(Beginning of Input)
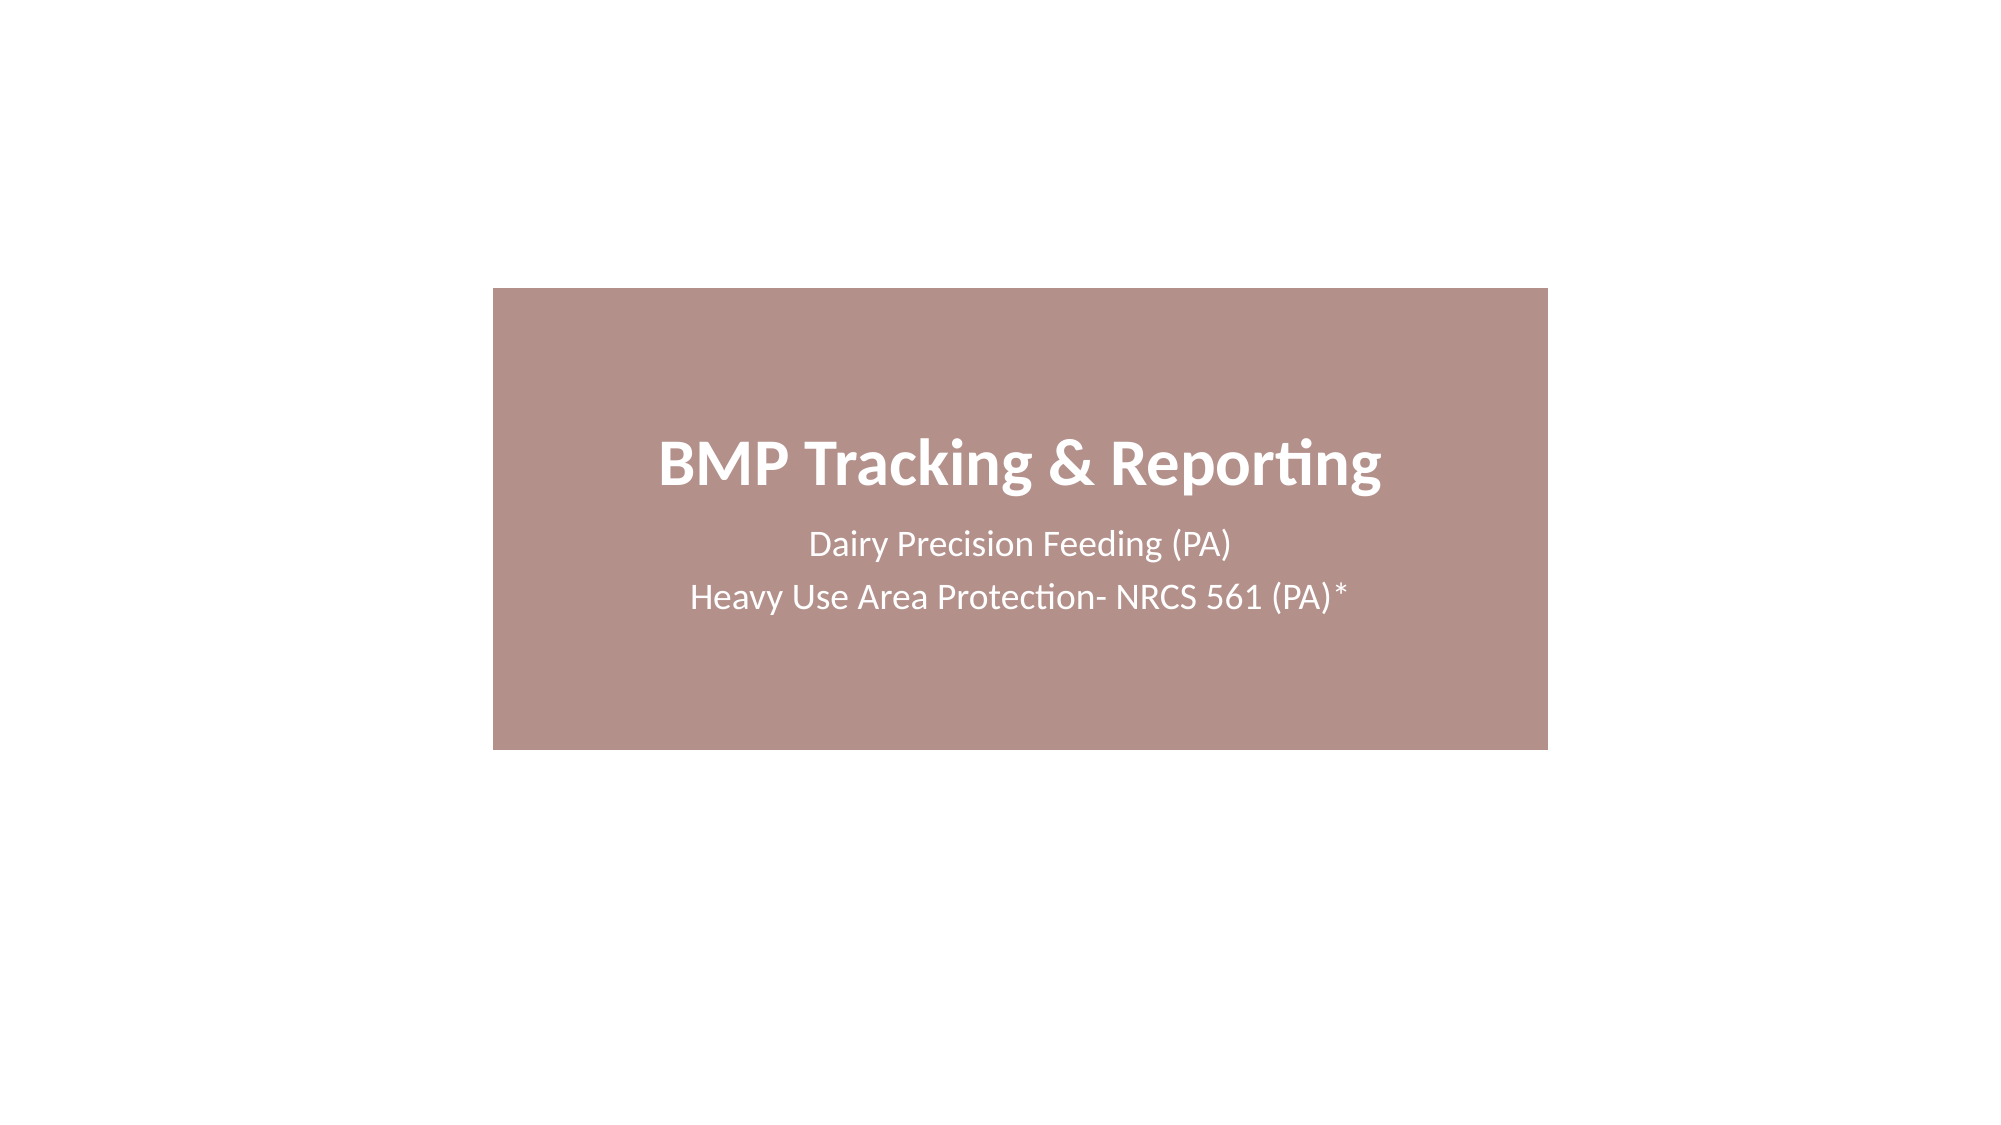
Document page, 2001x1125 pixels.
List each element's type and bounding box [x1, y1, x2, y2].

text_box [492, 286, 1550, 751]
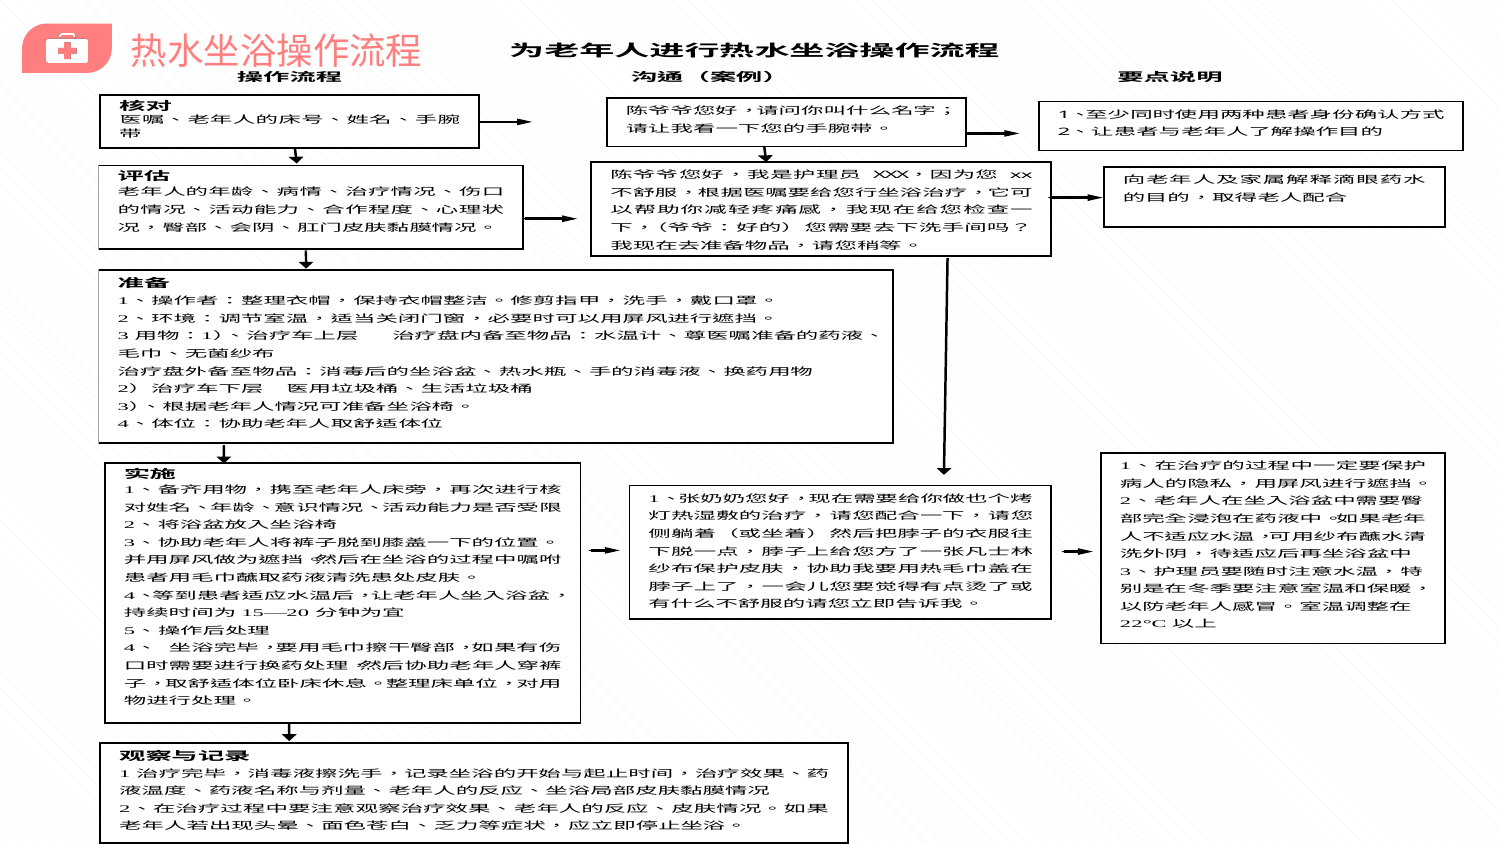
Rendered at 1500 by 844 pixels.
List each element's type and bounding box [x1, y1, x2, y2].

text_box [98, 33, 1467, 844]
text_box [21, 20, 767, 81]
(End of Input)
Work order: Omit the pictures and reproduce the records above exactly.

Your solution:
Document page, 2001x1125 pixels.
List each element's type and bounding box [x1, y1, x2, y2].

text_box [492, 286, 1550, 751]
Rendered at 1500 by 844 pixels.
List each element's type and bounding box [x1, y1, x2, y2].

text_box [98, 33, 1467, 844]
text_box [21, 20, 767, 81]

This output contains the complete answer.